The seasonal shift from summer to autumn is always* accompanied by the changing of the supergiants.   Antares will soon set into dusk while Betelgeuse ascends into greater prominence.     By early winter, Betelgeuse and its host constellation, Orion, will dominate the evening sky while Scorpius slowly claws its way out of dawn's early light.  By February, the scorpion will return to full visibility, albeit briefly in the pre-dawn.  In mid May, Betelegeuse will vanish in the dusk and Antares will rise in the mid evening, only to become prominent in the south by June, when Betelgeuse is hidden behind the Sun.  

When Betelgeuse is visible in our sky, Antares is not and vice versa.    Mythologically, Scorpius the Scorpion was said to have killed Orion after he openly boasted about his hunting prowess.  Both Orion and Scorpius were honored with prominent places in the firmament, but were set in opposite regions so as never to battle again.    

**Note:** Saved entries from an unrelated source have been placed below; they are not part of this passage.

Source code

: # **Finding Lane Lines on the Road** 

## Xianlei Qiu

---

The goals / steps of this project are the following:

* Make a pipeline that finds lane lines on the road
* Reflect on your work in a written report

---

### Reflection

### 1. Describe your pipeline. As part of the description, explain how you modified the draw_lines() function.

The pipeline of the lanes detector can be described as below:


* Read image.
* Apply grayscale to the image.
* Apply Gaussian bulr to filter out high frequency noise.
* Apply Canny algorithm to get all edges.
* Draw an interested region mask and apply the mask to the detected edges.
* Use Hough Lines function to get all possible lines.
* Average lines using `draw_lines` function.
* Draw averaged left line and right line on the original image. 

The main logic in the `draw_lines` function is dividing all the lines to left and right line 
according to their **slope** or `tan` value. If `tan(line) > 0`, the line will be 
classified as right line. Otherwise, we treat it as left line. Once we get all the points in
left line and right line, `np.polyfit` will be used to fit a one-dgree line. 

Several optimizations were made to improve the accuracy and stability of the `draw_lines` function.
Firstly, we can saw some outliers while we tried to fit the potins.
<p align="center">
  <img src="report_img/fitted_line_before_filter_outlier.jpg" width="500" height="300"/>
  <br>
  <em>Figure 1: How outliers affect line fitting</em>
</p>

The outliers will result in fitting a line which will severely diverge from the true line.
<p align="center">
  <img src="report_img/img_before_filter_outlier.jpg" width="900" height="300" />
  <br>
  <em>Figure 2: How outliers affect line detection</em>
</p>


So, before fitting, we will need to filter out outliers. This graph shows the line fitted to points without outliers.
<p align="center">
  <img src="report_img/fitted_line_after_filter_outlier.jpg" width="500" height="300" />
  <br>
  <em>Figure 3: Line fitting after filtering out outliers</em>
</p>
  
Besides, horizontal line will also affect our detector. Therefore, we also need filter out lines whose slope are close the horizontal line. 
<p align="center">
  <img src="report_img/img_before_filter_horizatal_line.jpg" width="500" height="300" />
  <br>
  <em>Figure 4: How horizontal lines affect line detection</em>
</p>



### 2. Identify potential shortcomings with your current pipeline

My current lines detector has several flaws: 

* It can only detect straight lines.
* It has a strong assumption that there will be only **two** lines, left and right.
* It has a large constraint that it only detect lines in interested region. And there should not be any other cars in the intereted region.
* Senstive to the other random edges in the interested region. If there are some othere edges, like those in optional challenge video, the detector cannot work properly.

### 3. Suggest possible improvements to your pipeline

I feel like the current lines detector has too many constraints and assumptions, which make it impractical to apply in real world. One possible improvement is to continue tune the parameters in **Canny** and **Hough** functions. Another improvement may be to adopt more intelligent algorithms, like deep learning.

Astronomical autumn begins soon in the Northern Hemisphere:  on September 23, to be precise.   As we approach Autumn, Antares approaches the setting Sun and Betelgeuse rises earlier each morning.    Another seasonal cycle continues with the changing of the supergiants.



*Yes, it will not ALWAYS be this way.   Earth's precessional wobbling will shift the star positions through a 26,000 cycle so that Scorpius will eventually be a prominent winter star while Orion looms high in the summer.  However, these shifting is so gradual that it won't affect the night skies of our life time.